ただし、おサイフケータイとFeliCaリーダー/ライターとの間でデータを送受信する際には、通信時にFeliCaチップのメモリ(約15Kバイト)内のデータを参照することから、大容量のデータを送受信することはできない。アクロディアのVIVID Touchは、アプリをFeliCaチップ内のメモリとつなげることで、FeliCaリーダー/ライターとおサイフケータイ間でより大きな容量のデータをやりとりできるようにするミドルウェアだ。
これにより、“さまざまな機器と携帯用アプリのあいだを、FeliCaでつなぐ”ということができるようになる。アクロディアブースでは、シールプリント機やフィットネスクラブのデータ端末、街頭情報端末をおサイフケータイを連携させるデモで、VIVID Touchの特徴をアピールしている。
VIVID Touchの利用にあたっては端末側にミドルウェアを組み込む必要はなく、アプリをダウンロードするだけで利用できるが、対応端末は第2世代のFeliCaチップを搭載したモデルとなる。ドコモの場合は903iシリーズ以降、auはTouch Message搭載機がこれにあたり、「端末の普及がこれから、というのが課題」だとアクロディア 技術部でマネージャーを務める鈴木氏は説明する。

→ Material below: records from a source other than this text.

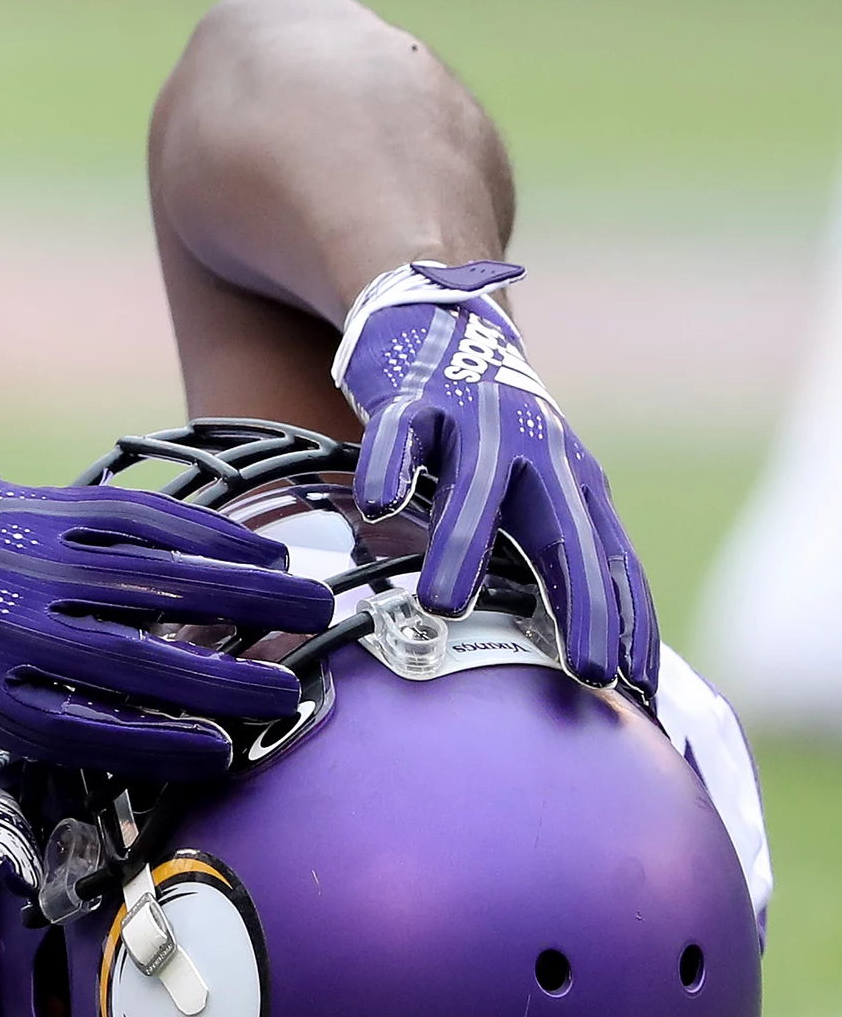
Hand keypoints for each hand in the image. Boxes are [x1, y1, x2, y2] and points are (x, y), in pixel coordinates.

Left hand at [0, 456, 333, 808]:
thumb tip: (49, 886)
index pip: (79, 727)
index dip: (153, 744)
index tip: (219, 754)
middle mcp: (8, 625)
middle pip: (127, 656)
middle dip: (219, 676)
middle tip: (289, 691)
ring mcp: (31, 558)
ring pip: (149, 576)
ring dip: (238, 592)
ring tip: (310, 605)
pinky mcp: (49, 508)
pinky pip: (138, 519)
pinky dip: (205, 534)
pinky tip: (262, 550)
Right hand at [333, 259, 657, 694]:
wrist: (441, 326)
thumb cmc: (485, 434)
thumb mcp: (530, 489)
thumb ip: (543, 554)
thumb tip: (558, 654)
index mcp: (571, 483)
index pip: (610, 561)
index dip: (627, 623)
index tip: (636, 689)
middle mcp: (536, 452)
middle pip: (566, 532)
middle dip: (582, 601)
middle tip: (589, 668)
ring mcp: (476, 422)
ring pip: (477, 487)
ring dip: (464, 545)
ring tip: (445, 606)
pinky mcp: (414, 399)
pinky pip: (401, 432)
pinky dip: (391, 464)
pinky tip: (380, 502)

若者を中心に人気のシールプリント機はインターネット対応が進み、今では撮った写真を待受画面として送る機能も備えている。しかし、利用者が端末に画像を保存するには空メールを送ってダウンロード用URLを入手したり、赤外線通信を利用したりと手間がかかる。こうしたデータのやりとりも、VIVID Touchを利用すれば、携帯とシールプリント機間の写真のやりとりが“タッチ”で行えるようになる。
ブースにはFeliCaリーダー/ライターを接続したプリンタと携帯電話が用意され、ケータイカメラで撮影した画像をタッチでプリンタに転送し、シールをプリントするデモを行っている。
端末内にある健康管理データとフィットネスクラブの情報を、“タッチ”でマージするというデモもユニークだ。携帯電話向けには、コンテンツプロバイダがさまざまな健康管理サービスを提供しており、端末機能として歩数計機能を備えたものもある。こうした健康関連のデータをフィットネスクラブのトレーニングメニューと連携させ、必要なトレーニングやその日のトレーニングプログラムをリコメンドするといった利用を提案する。
「駅などに設置されている情報端末を、VIVID Touchでおもしろくできないか」(鈴木氏)という発想から生まれたのが、街頭端末と携帯電話の連携をイメージしたデモだ。
知りたい周辺情報を携帯端末側でテキスト入力し、その情報をタッチで街頭端末に送ると、対応する情報が端末側に送られるというものだ。例えば「カフェ」と入力して街頭端末に情報を送ると、街頭端末のディスプレイには周辺の地図とカフェの場所が表示され、端末内にはそれぞれのカフェまでのルート情報やクーポンが送信されるというイメージだ。